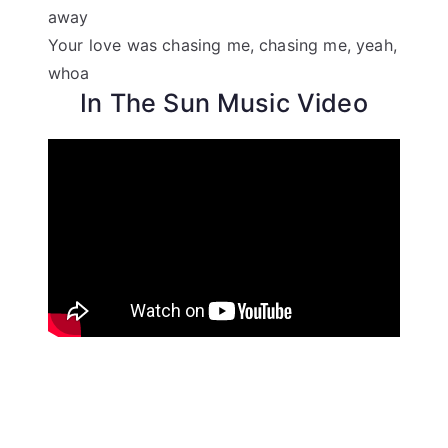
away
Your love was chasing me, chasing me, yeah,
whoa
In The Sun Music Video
_ _ _ _ _ _ _
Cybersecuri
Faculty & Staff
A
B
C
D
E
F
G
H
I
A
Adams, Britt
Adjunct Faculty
_ _ _ _ _ _ _
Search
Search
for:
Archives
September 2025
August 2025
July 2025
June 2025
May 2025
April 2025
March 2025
_ _ _ _ _ _ _
Turn the lines of the material from the line with "Cybersecuri" up to and including the line with "Adjunct Faculty" into a JSON list of strings, one string per line, leaving out any blank lines.

EXERCISE OUTPUT:
[
  "Cybersecuri",
  "Faculty & Staff",
  "A",
  "B",
  "C",
  "D",
  "E",
  "F",
  "G",
  "H",
  "I",
  "A",
  "Adams, Britt",
  "Adjunct Faculty"
]